• _What needs to be done_:
Wherever a line holds the word "successful", copy that line from the data.

• _Dataset entries_:
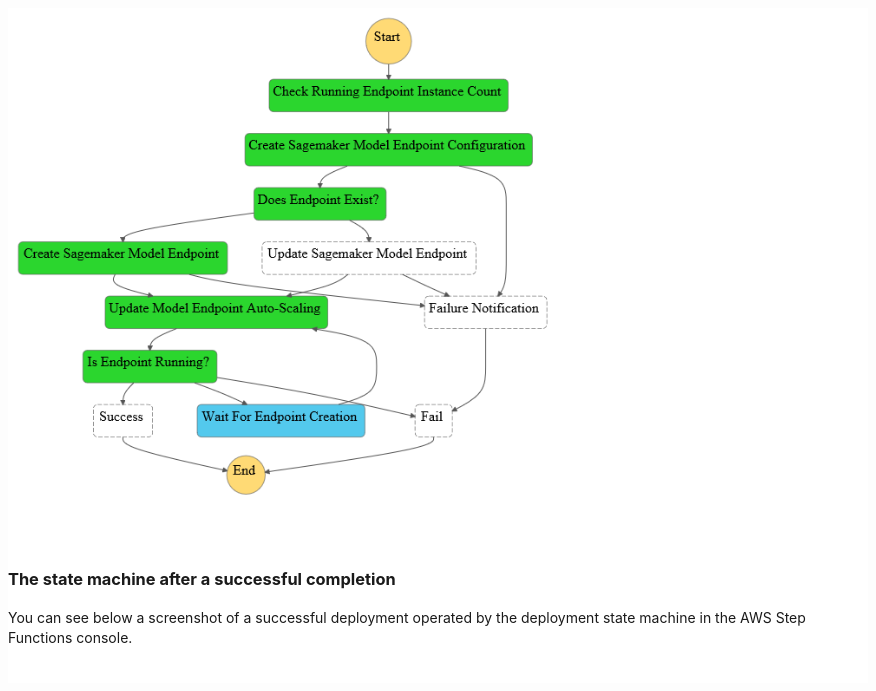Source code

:   <img width="550" src="assets/sfn_screenshot_2.png" />
</p><br />

### The state machine after a successful completion

You can see below a screenshot of a successful deployment operated by the deployment state machine in the AWS Step Functions console.

<br />
<p align="center">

• _Solution to this problem_:
### The state machine after a successful completion
You can see below a screenshot of a successful deployment operated by the deployment state machine in the AWS Step Functions console.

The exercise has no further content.